◆ **Task instructions**
The entire listing is to be repeated verbatim.

◆ **Dataset excerpt**

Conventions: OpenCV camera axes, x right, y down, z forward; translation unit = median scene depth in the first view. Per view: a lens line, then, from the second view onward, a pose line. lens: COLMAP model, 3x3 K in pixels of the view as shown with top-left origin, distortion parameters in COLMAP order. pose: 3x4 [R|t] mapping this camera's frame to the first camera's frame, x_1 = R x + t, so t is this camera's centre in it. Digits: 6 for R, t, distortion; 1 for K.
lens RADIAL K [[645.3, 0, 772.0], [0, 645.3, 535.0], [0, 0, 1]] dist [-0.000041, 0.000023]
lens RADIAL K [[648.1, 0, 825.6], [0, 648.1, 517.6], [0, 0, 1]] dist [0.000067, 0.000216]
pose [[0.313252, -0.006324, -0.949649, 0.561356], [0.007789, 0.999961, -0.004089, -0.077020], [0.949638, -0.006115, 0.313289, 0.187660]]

◆ **Answer space**
Conventions: OpenCV camera axes, x right, y down, z forward; translation unit = median scene depth in the first view. Per view: a lens line, then, from the second view onward, a pose line. lens: COLMAP model, 3x3 K in pixels of the view as shown with top-left origin, distortion parameters in COLMAP order. pose: 3x4 [R|t] mapping this camera's frame to the first camera's frame, x_1 = R x + t, so t is this camera's centre in it. Digits: 6 for R, t, distortion; 1 for K.
lens RADIAL K [[645.3, 0, 772.0], [0, 645.3, 535.0], [0, 0, 1]] dist [-0.000041, 0.000023]
lens RADIAL K [[648.1, 0, 825.6], [0, 648.1, 517.6], [0, 0, 1]] dist [0.000067, 0.000216]
pose [[0.313252, -0.006324, -0.949649, 0.561356], [0.007789, 0.999961, -0.004089, -0.077020], [0.949638, -0.006115, 0.313289, 0.187660]]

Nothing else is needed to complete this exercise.